Mes chers collègues, nous sommes très heureux d'accueillir René Troccaz, consul général de France à Jérusalem.
Cette réunion se tient quasiment un mois jour pour jour après la journée du 10 mai dernier, marquée par de très durs affrontements sur l'esplanade des mosquées et, dans la soirée, par le déclenchement, par le Hamas, des premières salves de roquettes.
Merci, monsieur le consul Général, de vous être rendu disponible pour cette audition. Je sais que cette période est difficile pour vous. Vous êtes évidemment un observateur et un acteur très attentif dans cette crise. Vous avez vécu au coeur de cet embrasement aussi soudain que meurtrier, qui a entraîné de nombreux morts de chaque côté.

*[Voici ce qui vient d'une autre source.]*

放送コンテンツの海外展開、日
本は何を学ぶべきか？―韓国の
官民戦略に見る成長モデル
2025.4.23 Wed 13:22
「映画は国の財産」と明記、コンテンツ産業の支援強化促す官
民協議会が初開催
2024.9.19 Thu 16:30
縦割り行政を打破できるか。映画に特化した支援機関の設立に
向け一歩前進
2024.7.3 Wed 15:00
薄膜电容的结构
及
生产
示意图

Nous allons vous écouter avec la plus grande attention, d'une part à propos du déroulement de la crise, des responsabilités et de ses significations profondes et, d'autre part, au sujet de l'avenir du cessez-le-feu du 21 mai qui nous paraît, une fois de plus, particulièrement fragile.
Avant tout, je veux saluer votre action. Nous nous connaissons bien : vous m'avez accueilli à Chypre, où vous avez fait un travail extraordinaire pour le compte de notre pays. Vous êtes maintenant un habitué des postes sensibles, signe de vos hautes compétences et de l'attachement que vous porte le Quai d'Orsay.
Je veux au passage saluer à la fois votre action et celle de votre équipe dans une circonscription diplomatique particulièrement difficile. Vous veillez bien sûr à la sécurité de nos concitoyens, mais je rappelle que vous êtes aussi administrateur des domaines nationaux en Terre sainte. Vous nous en direz peut-être un mot. Vous assurez la protection des communautés religieuses et entretenez notre relation diplomatique avec l'Autorité palestinienne, ce qui n'est pas une mince affaire. En effet, votre circonscription s'étend de la Cisjordanie au territoire de Gaza.
Nous aimerions que vous nous présentiez une analyse des événements et des prémices d'une spirale de violence qui ont certainement des causes multiples. On a pu imputer la montée des tensions à Jérusalem à l'accélération du processus de colonisation, notamment dans le quartier de Sheikh Jarrah, à Jérusalem-Est, là même où des procédures d'expulsion visent des résidents palestiniens qui ont bénéficié de logements entre 1948 et 1967, sous l'administration jordanienne.
Ces procédures semblent avoir été renvoyées à une date ultérieure. Vous nous direz ce qu'il en est. Il y a bien évidemment d'autres causes, liées notamment à l'impasse politique du processus de paix entre Israéliens et Palestiniens. Partagez-vous le constat selon lequel il n'y a plus de perspective ni de volonté pour avancer vers la solution à deux États, toujours soutenue par la France, et ce à l'intérieur de frontières sûres et reconnues, sur la base des lignes du 4 juin 1967 ? Existe-t-il une solution alternative ? Faut-il imaginer un seul État et, dans ce cas, selon quelles modalités ?
La formule employée par notre ministre de l'Europe et des affaires étrangères sur « le risque d'apartheid » n'est pas inédite, mais elle a fait réagir les autorités israéliennes. Elle repose sur la crainte d'une pérennisation des inégalités entre des droits côté israélien et moins de droits côté palestinien.
S'agissant du processus électoral, la situation semble se débloquer côté israélien, avec peut-être, dans les prochains jours, un événement majeur, puisqu'on pourrait connaître un débouché à la crise politique avec l'investiture par la Knesset d'une coalition réunissant Yaïr Lapid, Naftali Bennett et Mansour Abbas, le chef du parti conservateur islamiste. Là aussi, vous nous direz où nous en sommes aujourd'hui, car les événements se succèdent quasiment au jour le jour.
En revanche, côté palestinien, une fois de plus, les législatives ont été reportées par l'Autorité palestinienne pour toutes sortes de bonnes et peut-être de mauvaises raisons. Vous nous direz ce que vous pensez d'une relance du processus électoral palestinien, et si c'est enfin possible.
Je voudrais excuser l'absence de notre collègue Gilbert Roger, qui suit ces questions avec la plus grande attention.
Je précise que cette audition fait l'objet d'une captation vidéo qui va être retransmise en direct sur le site internet du Sénat, et qui sera consultable à la demande.